Au terme d’une partie échiquéenne qu’il aura jouée en poussant alternativement les noirs et les blancs, dans un essoufflement, dans un épuisement, Lévy lâche cet aveu d’une candeur troublante : « Ma jeunesse, voilà après quoi je cours. Ma très banale peur de vieillir, voilà ce dont il s’agit. » Trois pages plus loin, le texte s’éteint dans un balbutiement syncopé, l’aspiration désespérée ou la perspective suicidaire d’« une vie sans rendez-vous », qu’on se demande encore s’il faut y croire un peu, ou si Lévy (y croit-il, lui ?) nous blouse encore.

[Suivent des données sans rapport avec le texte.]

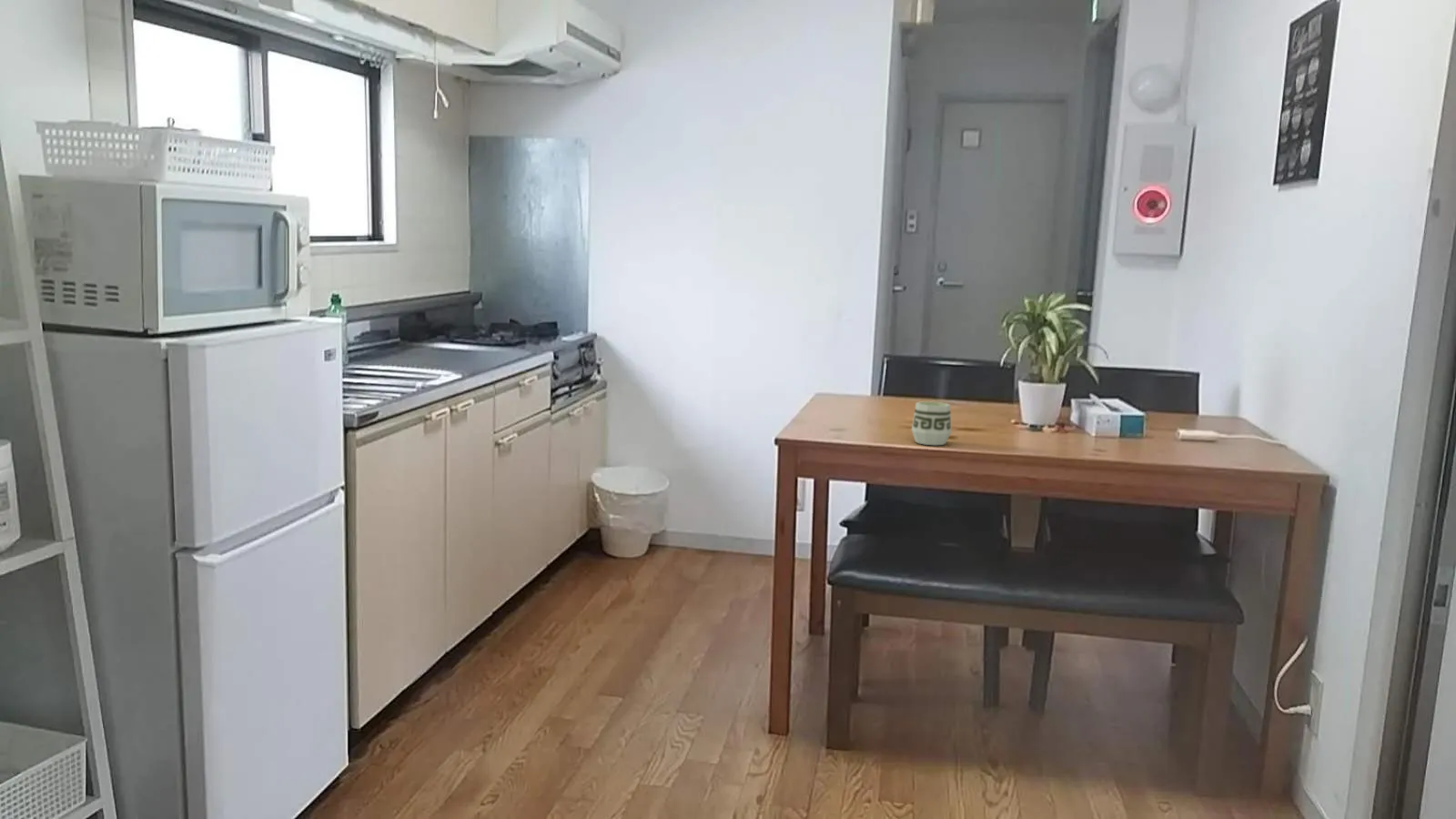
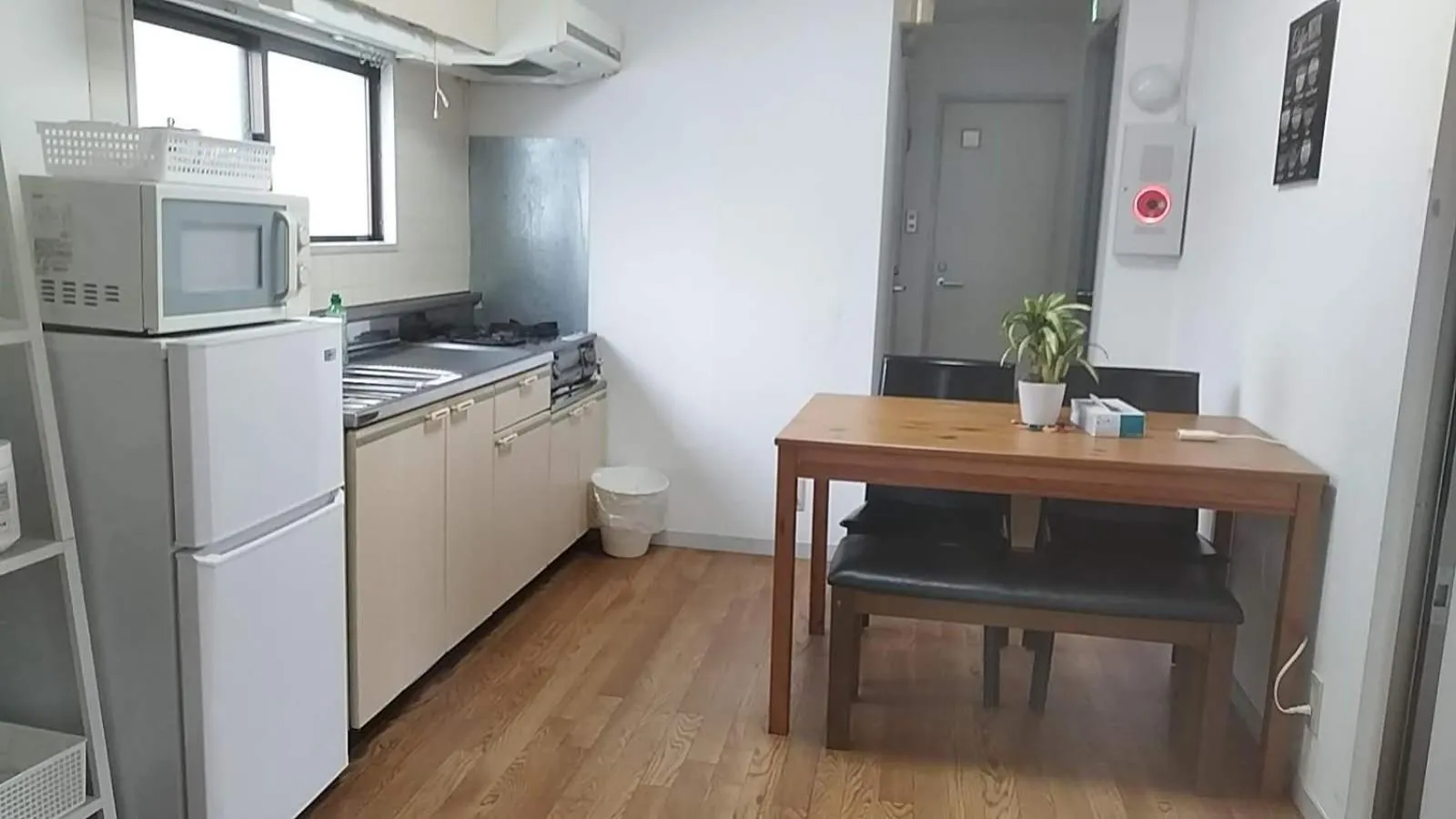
- cup [911,400,952,446]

Monsignore I & II. Julliard. rééd. 1994.

« Instabilité, labilité du caractère, alternance de gaîté, de colère, de mélancolie, inhabileté dans les relations humaines, gaucherie, mélange détonant d’insolence et de timidité, de courtoisie et de violence rentrée, inaptitude à intriguer, orgueil ombrageux, trop pressante demande d’amour, enthousiasmes inconsidérés suivis de descentes aux enfers de la dépression, bouffées de joie délirante, parfois, puis profond abattement, effondrement obsession suicidaire et rires, de nouveau, et larmes, etc. » (p.174).

Sous-titré, en page intérieure : mémoires, écrits, récit, roman, essai, journal sans dates, chronique, autoportrait, reportage, notes, dialogues, éloges, élégie, impromptu, variations et fugue, repentirs, regrets, riens, etc.

Le Jour et la Nuit, dont il veut absolument nous faire une bataille d’Hernani. Ce qui n’es pas très sérieux.

« C’est là que les problèmes commencent, oui. Car, pour que l’on me croie, il faudra accepter d’aller au plus profond […] Il faudra se résoudre à tout mettre sur la table, réellement tout, jusques, et y compris, l’image que l’auteur avait de soi. Or c’est depuis que j’écris, ce que je fais le moins volontiers. » (p.82.)